In addition to the Plaintiffs lacking knowledge of the allegations, the allegations were not integral to the Complaint. In the Complaint, the Plaintiffs did not allege that Ro Gallery had not sent the fax; they pleaded the opposite. See E. Materials Corp. v. Mitsubishi Plastics Composites Am., Inc., 2017 WL 4162309 (E.D.N.Y. Sept. 19, 2017) (Spatt, J.) (declining to consider terms and conditions to a contract where the plaintiffs "allege[d] no facts in the complaint that indicate that they agreed to the Terms and Conditions; they dispute[d] that the Terms and Conditions formed a basis for the contract-at-issue"). Accordingly, the Court will not consider those allegations.
The TCPA was passed primarily because "[m]any consumers [were] outraged over the proliferation of intrusive, nuisance [telemarketing] calls to their homes." Mims v. Arrow Fin. Servs., LLC, 565 U.S. 368, 372, 132 S.Ct. 740, 745, 181 L.Ed.2d 881 (2012) (second alteration added); see Jackson v. Caribbean Cruise Line, Inc., 88 F.Supp.3d 129, 134 (E.D.N.Y. 2015) (Spatt, J.). Under the TCPA, an unsolicited advertisement includes "any material advertising the commercial availability or quality of any property, goods, or services which is transmitted to any person without that person's prior express invitation or permission." 47 U.S.C. § 227(a)(5).
The Plaintiffs bring a claim under § 227(b)(1)(C), Compl. at 3, which makes it unlawful for any person:
47 U.S.C. § 227(b)(1)(C) (hyphens omitted).
In their motion to dismiss, Ro Gallery argues that, as to Rule 12(b)(6), the Plaintiffs failed to state a TCPA claim because the Complaint did not allege that Ro Gallery itself sent the fax, and the Plaintiffs had failed to allege that an agent of Ro Gallery had sent the fax; thus, the Plaintiffs did not make an allegation of either direct or vicarious liability. ECF 18-cv-2736, doc. 9-1 at 6-10. As to Rule 12(b)(1), it argues that, upon dismissing the TCPA claim, there will be no subject matter jurisdiction to hear the GBL claim, because there will be no remaining federal questions; the parties lack diversity; and the Court should not exercise supplemental jurisdiction. Id. at 11-12. The Court disagrees.
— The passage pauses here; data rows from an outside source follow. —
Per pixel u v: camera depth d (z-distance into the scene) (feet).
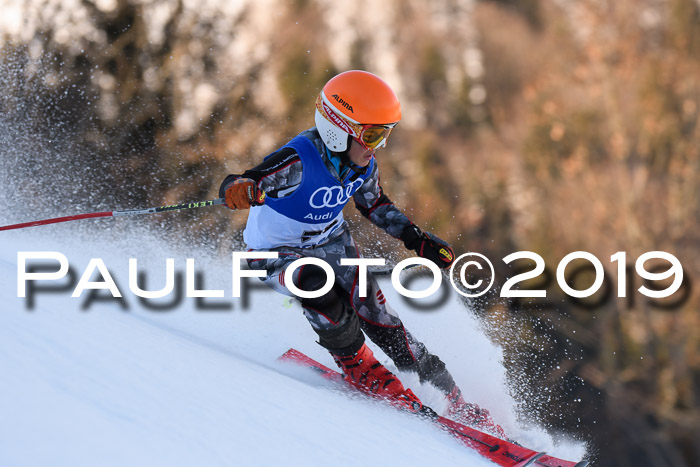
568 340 80.74
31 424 10.62
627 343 82.07
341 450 15.19
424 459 17.15
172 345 18.12
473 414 25.05
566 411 78.07
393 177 96.22
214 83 84.12
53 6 75.46
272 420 15.16
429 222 92.63
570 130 95.35
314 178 21.27
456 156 98.73
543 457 21.47
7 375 11.83
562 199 92.12
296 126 85.35
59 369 12.91
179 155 75.61
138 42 80.02
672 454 81.30
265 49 90.17
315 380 23.70
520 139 97.66
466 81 101.96
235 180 19.83
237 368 18.76
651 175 91.81
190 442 12.23
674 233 89.40
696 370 83.46
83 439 10.80
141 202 68.54
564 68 99.81
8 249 30.55
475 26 105.91
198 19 85.30
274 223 22.13
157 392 13.80
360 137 20.90
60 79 71.20
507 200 93.66
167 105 80.02
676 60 94.89
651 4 97.81
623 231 89.71
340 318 22.11
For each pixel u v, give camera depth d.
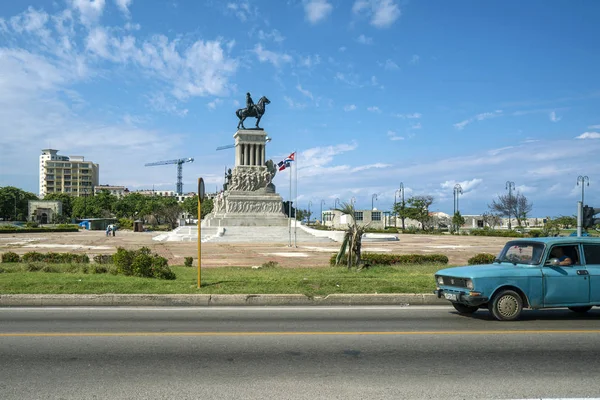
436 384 7.55
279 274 20.67
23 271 21.20
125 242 57.53
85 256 27.06
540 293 12.56
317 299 15.12
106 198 164.50
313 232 69.06
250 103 84.06
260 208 78.19
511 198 112.50
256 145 82.38
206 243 56.88
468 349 9.61
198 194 16.59
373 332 11.02
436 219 151.00
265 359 8.82
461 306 13.64
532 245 13.38
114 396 6.94
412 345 9.89
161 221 175.50
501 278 12.47
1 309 13.92
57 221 161.38
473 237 79.62
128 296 14.88
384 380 7.72
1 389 7.18
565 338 10.58
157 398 6.88
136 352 9.20
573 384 7.58
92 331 10.95
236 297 15.03
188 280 18.14
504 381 7.71
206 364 8.48
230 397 6.94
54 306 14.51
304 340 10.23
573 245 13.12
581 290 12.68
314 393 7.12
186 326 11.57
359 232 23.77
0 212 157.25
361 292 15.75
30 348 9.44
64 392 7.07
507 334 10.94
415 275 20.19
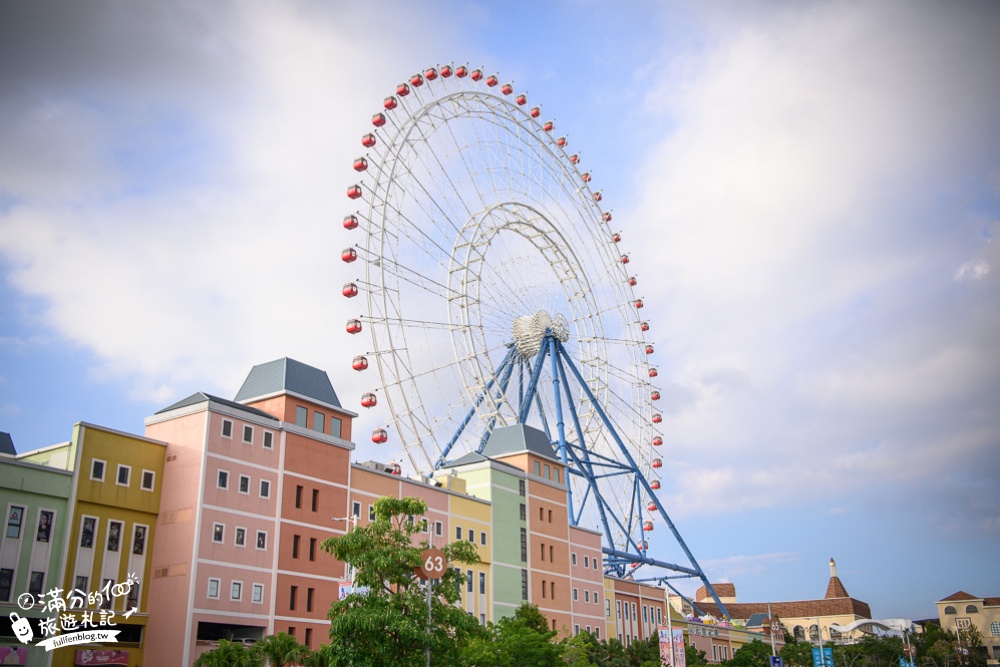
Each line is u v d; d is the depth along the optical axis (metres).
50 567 74.44
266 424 89.44
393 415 100.81
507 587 114.12
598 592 132.88
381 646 58.09
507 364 129.38
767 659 155.38
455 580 64.19
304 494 91.06
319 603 89.25
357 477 97.94
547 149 137.50
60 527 75.88
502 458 126.75
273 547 86.50
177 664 76.69
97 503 78.81
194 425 84.56
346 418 100.31
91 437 79.69
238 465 85.62
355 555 62.19
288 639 71.94
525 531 120.31
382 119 109.06
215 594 80.38
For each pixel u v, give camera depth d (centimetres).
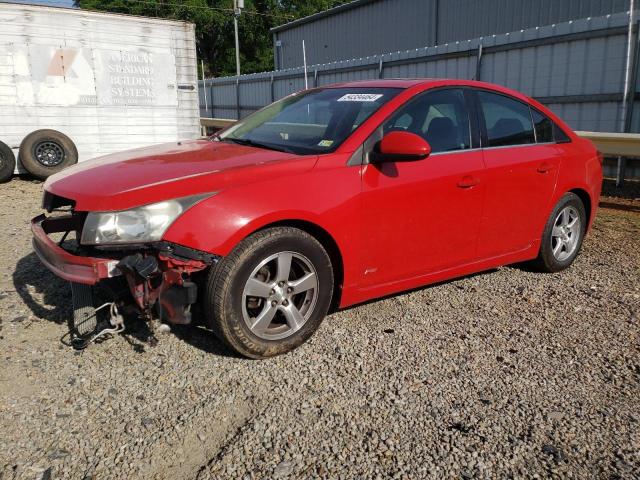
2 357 333
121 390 302
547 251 483
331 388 307
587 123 1006
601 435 271
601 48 962
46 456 251
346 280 357
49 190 347
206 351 344
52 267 323
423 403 295
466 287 464
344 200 342
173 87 1143
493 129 431
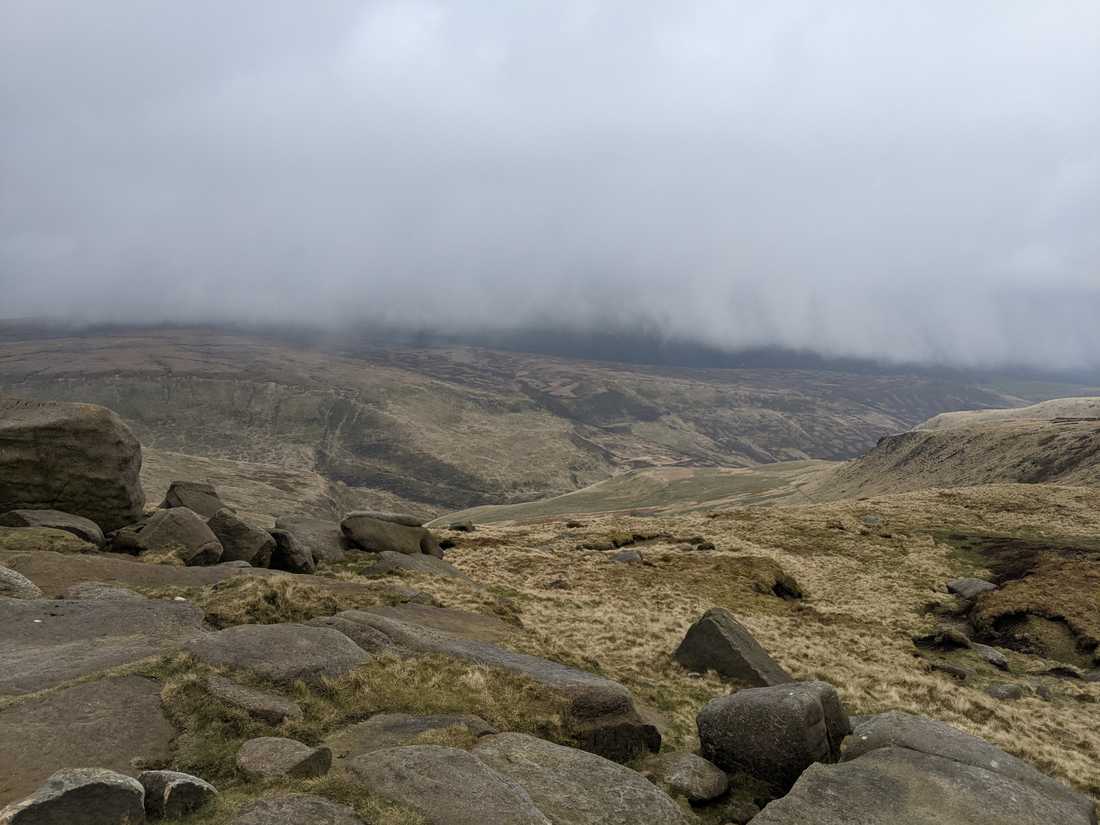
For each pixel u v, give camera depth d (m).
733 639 24.75
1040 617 43.44
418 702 13.84
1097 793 19.47
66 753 10.33
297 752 10.37
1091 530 70.69
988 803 10.95
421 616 23.38
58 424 30.81
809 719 13.67
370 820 8.76
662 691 21.11
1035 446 147.50
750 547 65.00
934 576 56.59
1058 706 30.50
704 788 12.97
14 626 16.28
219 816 8.69
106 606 18.22
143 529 29.05
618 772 11.60
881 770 11.98
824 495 199.88
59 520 28.61
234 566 26.86
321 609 21.06
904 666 33.53
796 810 10.66
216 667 13.79
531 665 17.27
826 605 48.12
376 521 40.91
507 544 60.84
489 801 9.56
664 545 64.12
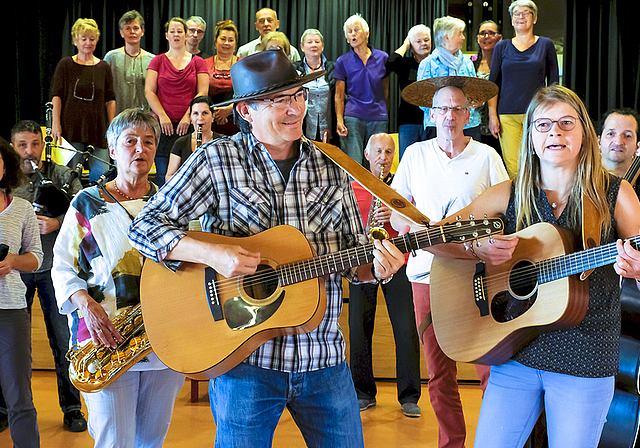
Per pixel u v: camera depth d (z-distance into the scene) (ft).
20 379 7.79
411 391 11.43
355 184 12.26
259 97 5.16
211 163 5.33
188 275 5.39
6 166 8.27
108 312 6.64
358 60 17.92
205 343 5.20
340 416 5.26
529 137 5.80
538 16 22.54
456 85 9.18
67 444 9.86
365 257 5.25
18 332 7.87
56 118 17.13
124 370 6.32
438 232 5.47
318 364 5.22
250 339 5.08
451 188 8.91
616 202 5.58
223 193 5.36
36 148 12.22
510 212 6.06
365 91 17.88
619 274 5.12
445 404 8.54
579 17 22.29
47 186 11.18
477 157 8.92
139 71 18.78
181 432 10.34
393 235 11.44
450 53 16.72
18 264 7.98
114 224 6.79
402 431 10.49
Here, the Complaint, along with the attached fax, adequately pleads that the Plaintiffs received an unsolicited fax advertisement because it claims that the Plaintiffs received a fax promoting Ro Gallery's goods and services. The fax itself promotes Ro Gallery's products. It invites buyers to purchase individual pieces of artwork. It provides the company's contact information. Ro Gallery does not dispute that the fax promotes its product or provides such information. Further, of importance, the Complaint alleges that Ro Gallery sent the fax, despite Ro Gallery's arguments that the Plaintiffs failed to make such an allegation.
As to Ro Gallery's argument concerning agency, it correctly notes that the Plaintiffs did not allege that an agent sent the fax on Ro Gallery's behalf. While a party may demonstrate vicarious liability under the TCPA, see Evensen v. Northeastern Asset Recovery, Inc., 2017 WL 2804937 at *3 (E.D.N.Y. June 27, 2017) (Spatt, J.), the Plaintiffs have sufficiently stated a claim for Ro Gallery's direct liability under the TCPA. Thus, the Rule 12(b)(6) motion is denied as to the TCPA claim. See, e.g., Jenkins v. Nat'l Grid USA, 2017 WL 1208445 at *11 (E.D.N.Y. Mar. 31, 2017); Bais Yaakov of Spring Valley v. Alloy, Inc., 936 F.Supp.2d 272, 288 (S.D.N.Y. 2013) Further, because the Plaintiffs sufficiently state a claim under the TCPA, the Court also denies the request to dismiss the action under Rule 12(b)(1).
Section 396-aa of the GBL serves as a parallel statute to the TCPA. Gottleib v. Carnival Corp., 436 F.3d 335, 337 (2d Cir. 2006); Ziegler v. Allied Commercial Roofing, Inc., 2014 WL 4437316 at *2 (E.D.N.Y. Sept. 9, 2014) ("New York's GBL largely tracks the TCPA"). Under § 396-aa, a party may not send unsolicited fax messages "promoting goods or services for purchase by the recipient of such messages." N.Y. GEN. BUS. LAW § 396-aa(1).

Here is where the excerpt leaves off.